The chatbot was designed to learn from non-predatory and predatory conversations and distinguish between them. Additionally, it would have the ability to recognize inappropriate messages no matter whether they came from the predator or the child’s side. The corpus also had adult-like conversations initiated from the child’s side.

 

The Dataset

The team consolidated and cleaned nearly 500 chat log files that contained exchanges between a predator and a pseudo-victim. The collection grew into a corpus containing 807,000-plus messages ranging from “hello” to explicit remarks. The dataset creation proved laborious, where I voluntarily provided more than 630 hours in just labeling data. The dataset received labels, such as male or female as they identified themselves in the chats, predator or victim, and level of risk of the conversation. Nearly half of the project time was dedicated to a properly built and parsed dataset.

This dataset was split into a training, development, and test set. The training set held 75 percent of the whole messages for the chatbot to learn the contextual format and nuances of conversation. The development set, which was 10 percent of the data, was held away from the chatbot until after model selection, to prove the validity of the model.

The 2 mins video quickly discusses how the team assembled the chatbot’s dataset.

 

 

Data Format and Storage

The data was housed in a relational database. It became large enough to serve as a nexus to provide uniquely formatted datasets for the machine learning pipeline.
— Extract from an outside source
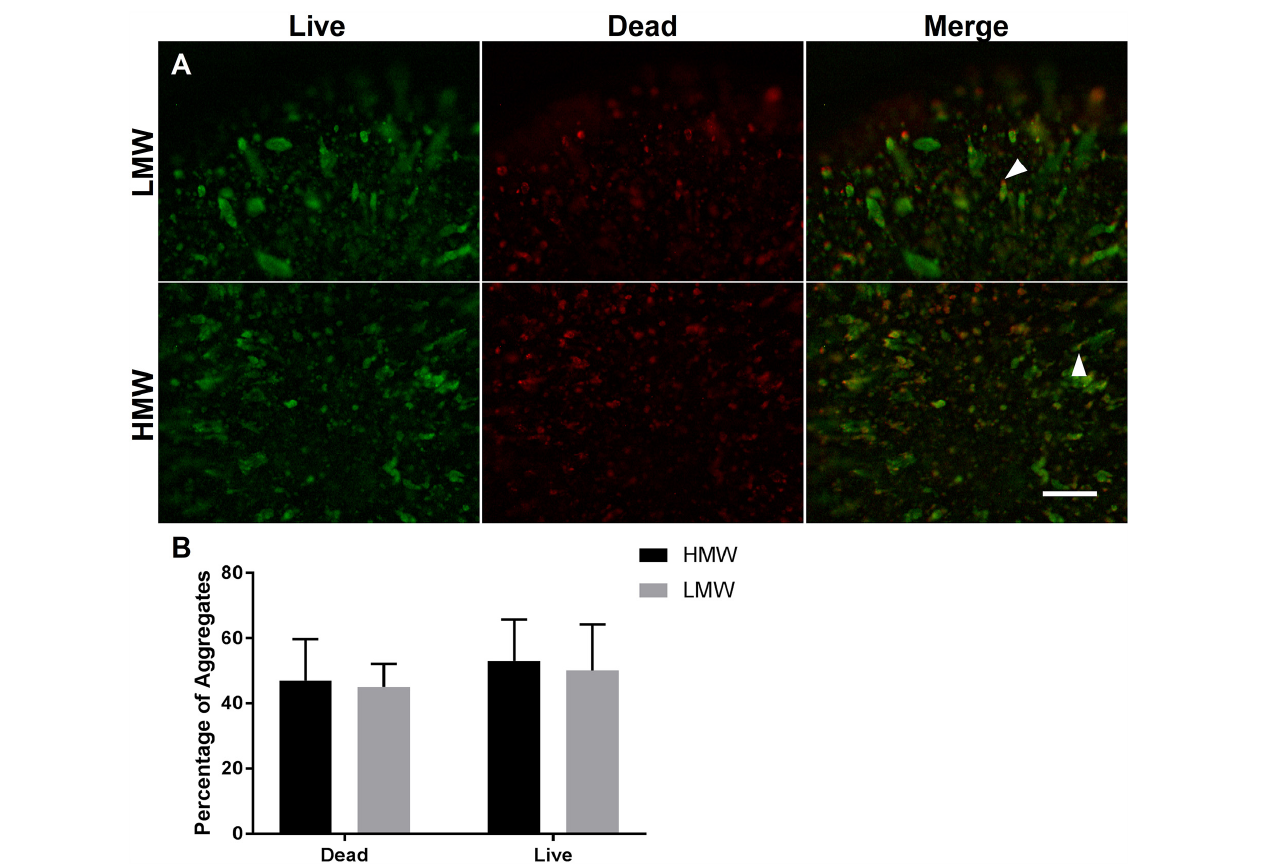
FIGURE 4 | Cell viability of encapsulated ESCs in (A) LMW and HMW beads. Alginate beads of LMW and HMW contained both live cells (green) and dead cells (red) on day 6 of differentiation. The merged images demonstrate that aggregates contained a mixture of live and dead cells, with the dead cells localized to the tips of tube/lens shaped aggregates (white arrowheads). (B) Quantification of cell viability in LMW and HMW beads. A two-tailed t -test revealed no significant difference between the two alginates ( p = 0.1257). Four technical replicates collected from 2 independent experiments and presented as mean ± SEM. Scale Bar (A) : 500 µ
During the labeling process, few issues arose on how to semantically define a conversation. With many different log formats, ranging from AOL Messenger to SMS and other online platforms, the sentences would start and stop at different points. In conversations, I implemented a similar format as used in the competitively-used Cornell University’s movie corpus that provided a standard structure making it easy to parse the data. Additionally, the corpus contained chat slang, abbreviations, and number-for-words, like “l8r” for “later” and “b4” for “before”, which required a team consensus on how to handle these stopwords. The team did not focus on timestamps due to extremely varied formatting, missing values, and lack of importance to the overall project.

 

The Model

Many models presented as candidates to the chatbot’s internal workings. The main goal for the team was to have a local and offline solution for now. This was done to reduce privacy concerns and legal issues. Future considerations of this project would evaluate these features with appropriate development operations.

 

Online Predators

Basic sequence-to-sequence model diagram.

 

The selected model focused around a Long Short Term Memory (LSTM) network cell, arranged as a sequence-to-sequence configuration. LSTMs have long been proved well-suited to work with sequential data. Our application would use this ability to help the chatbot predict the next plausible word to use for response.
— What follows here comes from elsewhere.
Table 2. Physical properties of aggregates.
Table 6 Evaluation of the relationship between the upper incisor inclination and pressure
For the sentiment analysis portion, we focused our efforts on an ensemble learning model as well as a support vector machine to help predict when the conversation changed from benign to risky.

 

Conclusion

Our team successfully built a chatbot and a sentiment analysis model independently. The chatbot learned from its more than 807,000 messages to understand how to parse sentences and structure a proper response. The limited vernacular stemmed from the chatbot’s time to learn and framework limitations.

The greatest challenge to code performance-centered inside the platform chosen, TensorFlow 1.0.0, provided limitations. The code did provide a conversation-capable entity, but the model needs more training data if we want to go beyond proof-of-concept to deploy it in an application.

The project successfully employed message sentiment analysis and was able to warn the user of potentially risky conversations. The sentiment analysis ranged from low, medium, or high levels of risk.

Future considerations will take this project into a full-functioning environment of TensorFlow 2.1.0, eliminating other frameworks, including PyTorch. The internal model will receive an update to the LSTM structure and performance will be improved with the use of graphics computing processors, such as NVIDIA and its cuDNN framework.